A critical goal of pharmacogenomics research is to identify genes that can explain variation in drug response. We have previously reported a method that creates a genome-scale ranking of genes likely to interact with a drug. The algorithm uses information about drug structure and indications of use to rank the genes. Although the algorithm has good performance, its performance depends on a curated set of drug-gene relationships that is expensive to create and difficult to maintain. In this work, we assess the utility of text mining in extracting a network of drug-gene relationships automatically. This provides a valuable aggregate source of knowledge, subsequently used as input into the algorithm that ranks potential pharmacogenes. Using a drug-gene network created from sentence-level co-occurrence in the full text of scientific articles, we compared the performance to that of a network created by manual curation of those articles. Under a wide range of conditions, we show that a knowledge base derived from text-mining the literature performs as well as, and sometimes better than, a high-quality, manually curated knowledge base. We conclude that we can use relationships mined automatically from the literature as a knowledgebase for pharmacogenomics relationships. Additionally, when relationships are missed by text mining, our system can accurately extrapolate new relationships with 77.4% precision.

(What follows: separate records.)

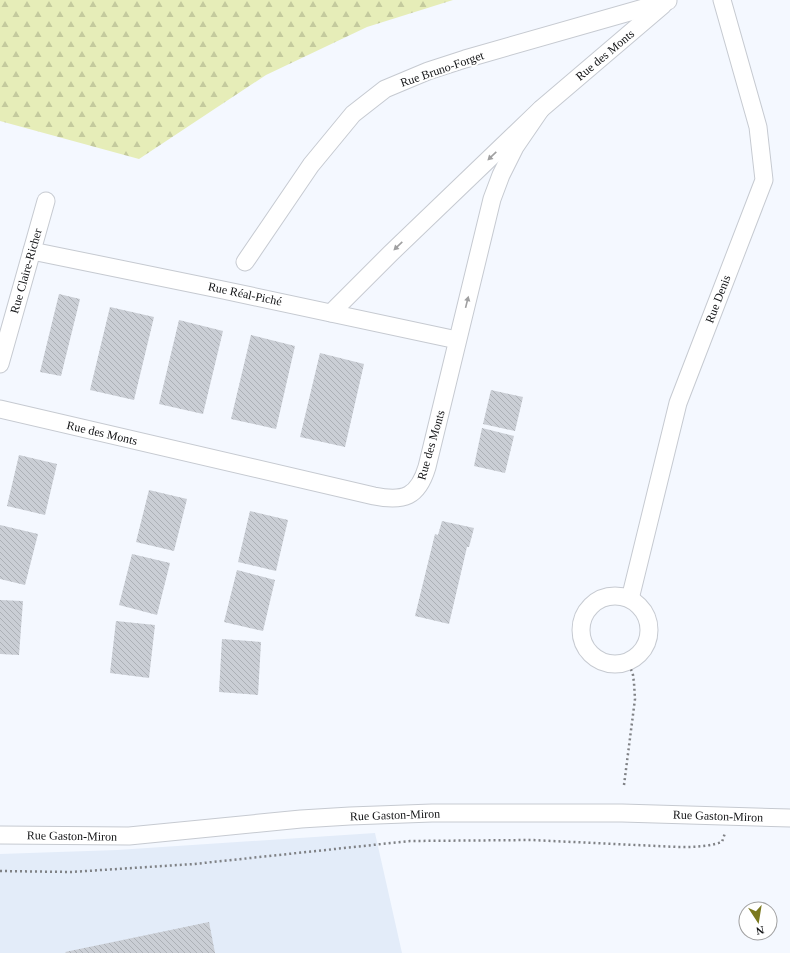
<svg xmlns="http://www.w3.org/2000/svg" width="790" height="953" viewBox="0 0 790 953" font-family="'Times New Roman',serif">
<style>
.built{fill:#e3ecf9}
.forest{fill:url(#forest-firs)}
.building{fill:url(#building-back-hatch)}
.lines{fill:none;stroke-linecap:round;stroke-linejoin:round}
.street-casing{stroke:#c6cad1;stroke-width:19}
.path{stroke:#7f8185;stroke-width:2.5;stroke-dasharray:2 3;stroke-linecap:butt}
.street{stroke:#fff;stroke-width:17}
.oneway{fill:#a0a0a1}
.labels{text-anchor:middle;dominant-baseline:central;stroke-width:4;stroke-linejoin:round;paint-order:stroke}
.street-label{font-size:12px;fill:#111214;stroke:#fff}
</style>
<defs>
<pattern id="forest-firs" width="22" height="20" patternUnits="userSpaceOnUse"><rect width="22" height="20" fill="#e6edb8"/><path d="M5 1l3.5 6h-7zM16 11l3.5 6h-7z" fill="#c4ca9d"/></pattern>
<pattern id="building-back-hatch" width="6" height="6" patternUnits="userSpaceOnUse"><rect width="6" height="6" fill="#caced5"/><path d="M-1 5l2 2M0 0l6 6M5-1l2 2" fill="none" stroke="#acb0b6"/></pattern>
</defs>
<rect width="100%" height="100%" fill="#f4f8ff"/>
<path class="built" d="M375,833L402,953H0V854L117,850Z"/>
<path class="forest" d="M0,0H453L367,27L266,75L139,159L0,121Z"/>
<g class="building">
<path d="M59,294L80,299L61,376L40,372Z"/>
<path d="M110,307L154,317L134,400L90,390Z"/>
<path d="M179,320L223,331L203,414L159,404Z"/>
<path d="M251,335L295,346L276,429L231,419Z"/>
<path d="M320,353L364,364L345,447L300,437Z"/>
<path d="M491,390L523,397L515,431L483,424Z"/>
<path d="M482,428L514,436L505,473L474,466Z"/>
<path d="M19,455L57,464L45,515L7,506Z"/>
<path d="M149,490L187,499L174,551L136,542Z"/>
<path d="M250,511L288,520L276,571L238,562Z"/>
<path d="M442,521L474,528L469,547H467L449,624L415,616L435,534L438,535Z"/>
<path d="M0,525L38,534L25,585L0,579Z"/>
<path d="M132,554L170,563L157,615L119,605Z"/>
<path d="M237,570L275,580L263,631L224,622Z"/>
<path d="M0,600L23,601L19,655L0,654Z"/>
<path d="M116,621L155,625L149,678L110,673Z"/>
<path d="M222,639L261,642L258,695L219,692Z"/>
<path d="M209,922L215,953H66L65,952Z"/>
</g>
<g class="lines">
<g class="street-casing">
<g id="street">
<path d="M32,251L223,290L457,340"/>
<path d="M245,262L311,165L353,114L385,89L428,71L465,59L668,1"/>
<path d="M331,313L391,253L541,109L663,5"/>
<path d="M0,364L46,201"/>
<path d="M0,409L374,496C404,502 418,497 427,467L492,199L501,175L515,147L541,109"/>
<circle cx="615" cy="630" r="34"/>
<path d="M630,599L678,403L764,180L758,127L722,0"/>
<path d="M0,835L129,836L301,819L350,816L432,813H622L790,818"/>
</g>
</g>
<g class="path">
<path d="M624,785L635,699L634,683L633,675L628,661"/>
<path d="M0,871L71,872L194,864L410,841L531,840L678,847C693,847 707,847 722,842L725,833"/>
</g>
<use href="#street" class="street"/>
</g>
<defs><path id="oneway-solid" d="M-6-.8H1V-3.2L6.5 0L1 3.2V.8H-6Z"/></defs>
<g class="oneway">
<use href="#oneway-solid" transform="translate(492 156) rotate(136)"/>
<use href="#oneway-solid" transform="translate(398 246) rotate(136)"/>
<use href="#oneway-solid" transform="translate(467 302) rotate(-76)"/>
</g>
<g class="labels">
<g class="street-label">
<text transform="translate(605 55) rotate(-40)">Rue des Monts</text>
<text transform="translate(442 69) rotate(-19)">Rue Bruno-Forget</text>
<text transform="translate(26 271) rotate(-74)">Rue Claire-Richer</text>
<text transform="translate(245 294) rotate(12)">Rue Réal-Piché</text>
<text transform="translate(718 299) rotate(-69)">Rue Denis</text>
<text transform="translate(102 433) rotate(13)">Rue des Monts</text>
<text transform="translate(431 445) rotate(-74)">Rue des Monts</text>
<text transform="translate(395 815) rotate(-2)">Rue Gaston-Miron</text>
<text transform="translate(718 816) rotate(2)">Rue Gaston-Miron</text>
<text transform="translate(72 836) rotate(1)">Rue Gaston-Miron</text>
</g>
</g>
<g transform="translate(758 921) rotate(168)"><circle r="19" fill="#ffffff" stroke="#a0a0a1"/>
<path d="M0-3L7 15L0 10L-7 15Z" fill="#7a781d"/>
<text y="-6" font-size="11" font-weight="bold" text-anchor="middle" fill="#111214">N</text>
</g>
</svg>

药物基因组学研究的一个关键目标是识别能够解释药物反应差异的基因。我们之前报道了一种方法,该方法可对可能与药物相互作用的基因进行全基因组规模的排序。该算法利用药物结构和使用指征信息对基因进行排序。尽管该算法性能良好,但其性能依赖于一组精心整理的药物-基因关系,而创建和维护这组关系成本高昂且难度较大。在这项工作中,我们评估了文本挖掘在自动提取药物-基因关系网络方面的效用。这提供了一个有价值的知识汇总来源,随后用作对潜在药物基因进行排序的算法的输入。利用从科学文章全文中的句子级共现创建的药物-基因网络,我们将其性能与通过人工整理这些文章创建的网络进行了比较。在广泛的条件下,我们表明从文献文本挖掘得出的知识库表现与高质量的人工整理知识库相当,有时甚至更好。我们得出结论,我们可以将从文献中自动挖掘的关系用作药物基因组学关系的知识库。此外,当文本挖掘遗漏关系时,我们的系统能够以77.4%的精度准确推断出新的关系。